──二週間が経った頃。
長閑な昼下がりだった。すっかり此処での暮らしに慣れ始めていたリラは、広い屋敷を散策するついでに、ふらりと厨房を覗いてみる。雑然とした厨房の中にぽつりと人影がある。
「…………しよう、どうしよう」
小声でぶつぶつと呟きながら、パトリックが頭を抱えていた。
「どうしたの?」
リラは入り口から声をかけてみる。しかし彼の耳に届いている様子はない。何度か声をかけてみるが、彼がリラに気付く気配は一向にない。
右往左往している彼に近づき、顔を覗き込むようにして再度声をかけた。
「ねえ、どうしたの?」
「ひゃあ!」
化け物でも見たかのような声を出して、パトリックはその場から飛び退いた。
「……そんなに驚かれると、少し傷つくのだけど?」
「あっ、ごめんなさい……!」
パトリックは急いでリラに頭を下げた。
「それで、何を困っていたの? さっきからずっと上の空じゃない」
「えっと……。あのですね。なんというか……」
パトリックは話しづらそうにしている。その背に何かを隠しているようだ。リラが彼の左側から背後を覗き込もうとすると、彼も体を左に向け、覗かれまいと必死に背中にあるものを隠す。反対側から覗き込もうとするが同様だ。リラは呆れながら顔をむくれさせる。
「もう。埒があかないわ」
パトリックが裏返った声を上げる。
「……どうか、シェフには言わないでいただけませんか!」
「何かわからないけど分かったわ。約束する」
リラの返事を聞いたパトリックは恐る恐るその場を退いた。
彼の背後には一つの鍋が置かれていた。リラはその中身を覗き込む。
「あら。ただの美味しそうなスープじゃない。そんなに必死になって隠す理由が分からないわ」
「見た目は美味しそうなんだけど……」
パトリックは言葉に詰まった。
「なるほど。味が良くないのね」
「そんなにはっきり言われると傷付きますが!」
リラは鍋の近くにあった小皿を一つ取り、スープを少し注ぐ。
「え! やめておいた方が」
制止しようとあわあわしているパトリックを無視して、リラは小皿に口を付けた。スープを味わい、ゆっくりと口を開く。
「……これは美味しくないわね」
「だから言ったじゃないですか! なんで飲んだんですか!」
パトリックが騒いでいる。小皿を机の上に置き、急に動きを止めたリラの様子を見て、パトリックは一層騒ぎ始めた。
「え、大丈夫ですか!? 僕、変なものは一つも入れてませんよ?」
「落ち着いて。それは分かってるわ」
リラはパトリックに向き直る。
「これを飲んだ時、初めに貴方はどう思ったの? パトリック」
「どう……? 苦い、です」
パトリックは困惑している。表情がコロコロと変わって忙しい。
「そうね。私も同感よ。どうして苦くなったと思う?」
「……わかりません」
「原因は野菜の灰汁よ。きちんと下処理を済ませておかないと、こんな風に苦くなってしまうの」
「あっ……。心当たりがあります」
「そうでしょう。じゃあ、此処からが本題ね。どうやってこれを美味しくするかを考えましょうか」
パトリックはしょんぼりとしていたかと思えば、今度はゾッとした顔をする。表情がころころと変わって忙しい。
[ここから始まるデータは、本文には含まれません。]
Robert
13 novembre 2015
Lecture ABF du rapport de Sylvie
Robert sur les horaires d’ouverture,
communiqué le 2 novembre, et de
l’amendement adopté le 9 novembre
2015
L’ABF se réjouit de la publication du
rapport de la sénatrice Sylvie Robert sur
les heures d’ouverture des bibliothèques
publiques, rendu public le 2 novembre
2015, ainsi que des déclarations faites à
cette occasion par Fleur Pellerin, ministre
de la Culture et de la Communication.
「それは無理ですよ! 美味しくなんて絶対ならない。僕、今日やっと初めてシェフから一人で調理を任せてもらえたんです。それなのに、こんなものお出ししたら何を言われるか……」
「まだ何もしていないのにどうして諦めるの? このまま捨ててしまうなんて、折角ここまで作ったのに勿体無いじゃない。何としてでも食べられるようにしてあげる」
リラはスープを分析していく。
塩味は丁度いい。灰汁が出てはいるが、野菜の旨味は十分に出ている。肉の臭みが出ているわけでもない。味付けが薄すぎるわけでも濃すぎるわけでもない。ならばどうしようか。
「ねえ、パトリック。買い出しに行ってきてくれない?」
「はい! 分かりました!」
一時間後。
「……美味しい!」
スープを飲んだパトリックが喜びの声をあげる。続いてリラもスープを飲んでみる。
「うん。なんとかそれなりにはなったんじゃないかしら」
「それなり? すごく美味しいじゃないですか! まさかトマトやハーブを入れるだけでこんなに味が変わるなんて。ありがとうございます! これで夕食にお出しできそうだ」
「そうね。そうなのだけれど……」
初めの状態と比べると格段に美味しくなっており、確かに食べられる味にはなった。しかし、完全に灰汁を感じなくすることはできていない。キャッキャと喜んでいるパトリックとは対に、リラの中には一抹の不安が引っかかっていた。